Exercise directions » Locate the line that contains "Volvo S60 I 2.4D D5 01-10" in the entries below. Retype it and all following lines through the final one, character for character.

Exercise input »

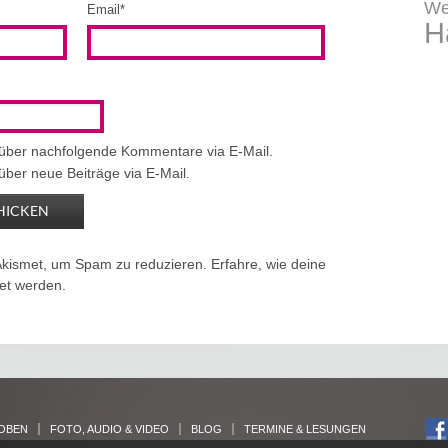
We
Email
*
H
 über nachfolgende Kommentare via E-Mail.
über neue Beiträge via E-Mail.
Akismet, um Spam zu reduzieren.
Erfahre, wie deine
et werden.
OBEN
FOTO, AUDIO & VIDEO
BLOG
TERMINE & LESUNGEN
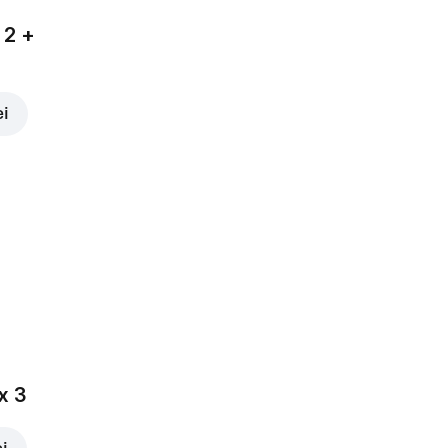
 2 +
ei
x 3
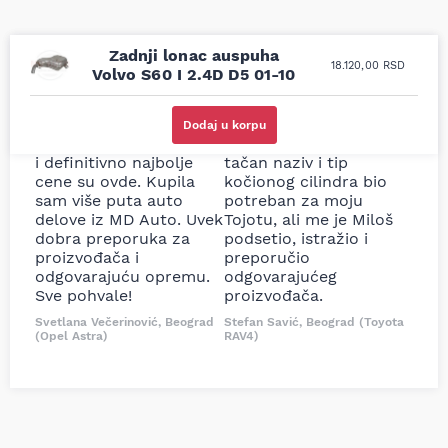
Zadnji lonac auspuha
18.120,00
RSD
Volvo S60 I 2.4D D5 01-10
Uporedila sam sve
Odlična usluga i
moguće online
ljubazni prodavci.
Dodaj u korpu
prodavnice auto delova
Nisam bio siguran koji je
i definitivno najbolje
tačan naziv i tip
cene su ovde. Kupila
kočionog cilindra bio
sam više puta auto
potreban za moju
delove iz MD Auto. Uvek
Tojotu, ali me je Miloš
dobra preporuka za
podsetio, istražio i
proizvođača i
preporučio
odgovarajuću opremu.
odgovarajućeg
Sve pohvale!
proizvođača.
Svetlana Večerinović, Beograd
Stefan Savić, Beograd (Toyota
(Opel Astra)
RAV4)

Output for this exercise »
Volvo S60 I 2.4D D5 01-10
Uporedila sam sve
Odlična usluga i
moguće online
ljubazni prodavci.
Dodaj u korpu
prodavnice auto delova
Nisam bio siguran koji je
i definitivno najbolje
tačan naziv i tip
cene su ovde. Kupila
kočionog cilindra bio
sam više puta auto
potreban za moju
delove iz MD Auto. Uvek
Tojotu, ali me je Miloš
dobra preporuka za
podsetio, istražio i
proizvođača i
preporučio
odgovarajuću opremu.
odgovarajućeg
Sve pohvale!
proizvođača.
Svetlana Večerinović, Beograd
Stefan Savić, Beograd (Toyota
(Opel Astra)
RAV4)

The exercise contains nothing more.